Transcribe the records line for line, starting at the very beginning and ending with the line that contains "Biskuitboden ausrollen. Füllung".

(Records taken from a dataset)
*** Begin section ***

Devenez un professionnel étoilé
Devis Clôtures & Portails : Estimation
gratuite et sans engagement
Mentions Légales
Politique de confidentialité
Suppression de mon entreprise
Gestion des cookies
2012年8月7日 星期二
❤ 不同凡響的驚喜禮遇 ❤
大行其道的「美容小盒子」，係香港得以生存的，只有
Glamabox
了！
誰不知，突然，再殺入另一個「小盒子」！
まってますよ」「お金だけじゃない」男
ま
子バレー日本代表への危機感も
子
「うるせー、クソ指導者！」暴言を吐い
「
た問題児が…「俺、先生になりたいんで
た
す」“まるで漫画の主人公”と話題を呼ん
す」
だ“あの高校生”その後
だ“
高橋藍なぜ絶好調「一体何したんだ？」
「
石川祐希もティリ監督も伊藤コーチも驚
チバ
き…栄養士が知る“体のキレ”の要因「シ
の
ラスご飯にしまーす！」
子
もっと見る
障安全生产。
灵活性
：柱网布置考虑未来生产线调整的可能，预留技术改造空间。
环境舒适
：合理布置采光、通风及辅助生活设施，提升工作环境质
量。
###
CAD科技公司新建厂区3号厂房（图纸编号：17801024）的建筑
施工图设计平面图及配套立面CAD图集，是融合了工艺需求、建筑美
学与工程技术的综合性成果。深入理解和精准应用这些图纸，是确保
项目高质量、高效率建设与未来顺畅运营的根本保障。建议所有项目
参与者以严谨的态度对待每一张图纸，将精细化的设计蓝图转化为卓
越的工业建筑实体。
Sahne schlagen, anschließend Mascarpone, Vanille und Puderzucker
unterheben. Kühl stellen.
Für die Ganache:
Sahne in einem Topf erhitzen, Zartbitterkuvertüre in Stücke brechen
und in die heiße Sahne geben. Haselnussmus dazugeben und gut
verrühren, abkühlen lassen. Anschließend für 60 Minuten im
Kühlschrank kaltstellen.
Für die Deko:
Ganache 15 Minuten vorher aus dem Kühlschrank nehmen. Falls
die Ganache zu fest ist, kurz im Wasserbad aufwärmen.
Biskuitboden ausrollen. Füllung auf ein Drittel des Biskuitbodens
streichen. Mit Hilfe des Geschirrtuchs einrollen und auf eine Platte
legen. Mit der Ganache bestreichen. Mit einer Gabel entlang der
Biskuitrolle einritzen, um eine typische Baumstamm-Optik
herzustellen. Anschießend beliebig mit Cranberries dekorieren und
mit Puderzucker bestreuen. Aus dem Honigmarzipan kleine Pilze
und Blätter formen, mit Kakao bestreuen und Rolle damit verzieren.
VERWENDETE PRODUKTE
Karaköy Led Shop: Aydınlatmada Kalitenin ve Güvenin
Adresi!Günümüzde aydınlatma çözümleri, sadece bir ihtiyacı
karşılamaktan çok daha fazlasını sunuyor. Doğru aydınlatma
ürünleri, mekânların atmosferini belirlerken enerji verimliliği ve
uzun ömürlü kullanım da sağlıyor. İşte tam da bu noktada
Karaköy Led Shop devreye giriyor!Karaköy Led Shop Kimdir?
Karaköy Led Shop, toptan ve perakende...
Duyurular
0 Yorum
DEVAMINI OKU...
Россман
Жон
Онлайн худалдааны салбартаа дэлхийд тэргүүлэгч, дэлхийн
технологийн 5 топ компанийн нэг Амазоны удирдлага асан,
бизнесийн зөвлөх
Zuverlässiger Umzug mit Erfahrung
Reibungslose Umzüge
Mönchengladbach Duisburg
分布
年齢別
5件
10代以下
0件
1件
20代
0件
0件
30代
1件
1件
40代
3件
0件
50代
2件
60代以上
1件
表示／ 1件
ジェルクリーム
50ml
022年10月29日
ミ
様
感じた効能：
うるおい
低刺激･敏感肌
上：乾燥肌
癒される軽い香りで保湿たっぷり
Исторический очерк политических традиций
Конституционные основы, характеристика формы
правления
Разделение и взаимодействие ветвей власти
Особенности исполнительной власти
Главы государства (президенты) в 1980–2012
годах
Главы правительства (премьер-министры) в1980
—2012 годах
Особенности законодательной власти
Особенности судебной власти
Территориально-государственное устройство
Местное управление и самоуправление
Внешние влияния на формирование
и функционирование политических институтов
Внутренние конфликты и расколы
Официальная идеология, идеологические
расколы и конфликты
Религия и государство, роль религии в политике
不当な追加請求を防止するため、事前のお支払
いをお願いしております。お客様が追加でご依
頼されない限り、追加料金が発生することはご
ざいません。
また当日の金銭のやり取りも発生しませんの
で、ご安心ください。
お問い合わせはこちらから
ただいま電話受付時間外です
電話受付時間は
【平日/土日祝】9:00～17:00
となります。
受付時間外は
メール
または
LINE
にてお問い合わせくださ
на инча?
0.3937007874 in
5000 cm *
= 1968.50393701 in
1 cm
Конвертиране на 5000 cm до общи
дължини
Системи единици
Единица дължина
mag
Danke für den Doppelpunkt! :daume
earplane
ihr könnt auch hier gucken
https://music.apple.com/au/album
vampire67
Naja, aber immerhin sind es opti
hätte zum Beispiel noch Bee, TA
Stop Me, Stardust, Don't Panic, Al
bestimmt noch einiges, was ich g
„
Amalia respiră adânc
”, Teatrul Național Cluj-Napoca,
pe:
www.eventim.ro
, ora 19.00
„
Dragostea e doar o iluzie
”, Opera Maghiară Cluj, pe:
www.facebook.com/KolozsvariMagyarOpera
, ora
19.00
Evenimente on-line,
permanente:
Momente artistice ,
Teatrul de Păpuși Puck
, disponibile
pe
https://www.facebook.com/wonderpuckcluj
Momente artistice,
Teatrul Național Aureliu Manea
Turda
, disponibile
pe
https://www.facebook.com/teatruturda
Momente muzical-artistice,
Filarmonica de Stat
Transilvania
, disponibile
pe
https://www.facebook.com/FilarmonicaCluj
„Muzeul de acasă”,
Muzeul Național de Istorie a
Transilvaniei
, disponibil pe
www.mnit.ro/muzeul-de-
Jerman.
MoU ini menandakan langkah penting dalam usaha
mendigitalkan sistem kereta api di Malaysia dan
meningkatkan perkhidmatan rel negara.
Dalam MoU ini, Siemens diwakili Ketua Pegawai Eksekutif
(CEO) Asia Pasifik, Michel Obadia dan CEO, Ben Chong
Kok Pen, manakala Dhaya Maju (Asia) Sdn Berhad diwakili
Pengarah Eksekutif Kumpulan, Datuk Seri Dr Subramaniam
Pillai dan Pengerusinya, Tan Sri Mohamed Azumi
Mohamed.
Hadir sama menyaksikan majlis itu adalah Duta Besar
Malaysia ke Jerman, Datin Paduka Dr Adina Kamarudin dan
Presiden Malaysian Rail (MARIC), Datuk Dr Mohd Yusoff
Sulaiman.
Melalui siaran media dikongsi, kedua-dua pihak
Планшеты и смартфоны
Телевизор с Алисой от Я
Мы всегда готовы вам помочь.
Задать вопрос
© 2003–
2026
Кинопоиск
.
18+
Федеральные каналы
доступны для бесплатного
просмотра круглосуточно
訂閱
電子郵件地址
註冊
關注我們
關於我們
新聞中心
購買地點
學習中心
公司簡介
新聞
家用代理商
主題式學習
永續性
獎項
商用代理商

*** End section ***

Output for this task:
Devenez un professionnel étoilé
Devis Clôtures & Portails : Estimation
gratuite et sans engagement
Mentions Légales
Politique de confidentialité
Suppression de mon entreprise
Gestion des cookies
2012年8月7日 星期二
❤ 不同凡響的驚喜禮遇 ❤
大行其道的「美容小盒子」，係香港得以生存的，只有
Glamabox
了！
誰不知，突然，再殺入另一個「小盒子」！
まってますよ」「お金だけじゃない」男
ま
子バレー日本代表への危機感も
子
「うるせー、クソ指導者！」暴言を吐い
「
た問題児が…「俺、先生になりたいんで
た
す」“まるで漫画の主人公”と話題を呼ん
す」
だ“あの高校生”その後
だ“
高橋藍なぜ絶好調「一体何したんだ？」
「
石川祐希もティリ監督も伊藤コーチも驚
チバ
き…栄養士が知る“体のキレ”の要因「シ
の
ラスご飯にしまーす！」
子
もっと見る
障安全生产。
灵活性
：柱网布置考虑未来生产线调整的可能，预留技术改造空间。
环境舒适
：合理布置采光、通风及辅助生活设施，提升工作环境质
量。
###
CAD科技公司新建厂区3号厂房（图纸编号：17801024）的建筑
施工图设计平面图及配套立面CAD图集，是融合了工艺需求、建筑美
学与工程技术的综合性成果。深入理解和精准应用这些图纸，是确保
项目高质量、高效率建设与未来顺畅运营的根本保障。建议所有项目
参与者以严谨的态度对待每一张图纸，将精细化的设计蓝图转化为卓
越的工业建筑实体。
Sahne schlagen, anschließend Mascarpone, Vanille und Puderzucker
unterheben. Kühl stellen.
Für die Ganache:
Sahne in einem Topf erhitzen, Zartbitterkuvertüre in Stücke brechen
und in die heiße Sahne geben. Haselnussmus dazugeben und gut
verrühren, abkühlen lassen. Anschließend für 60 Minuten im
Kühlschrank kaltstellen.
Für die Deko:
Ganache 15 Minuten vorher aus dem Kühlschrank nehmen. Falls
die Ganache zu fest ist, kurz im Wasserbad aufwärmen.
Biskuitboden ausrollen. Füllung auf ein Drittel des Biskuitbodens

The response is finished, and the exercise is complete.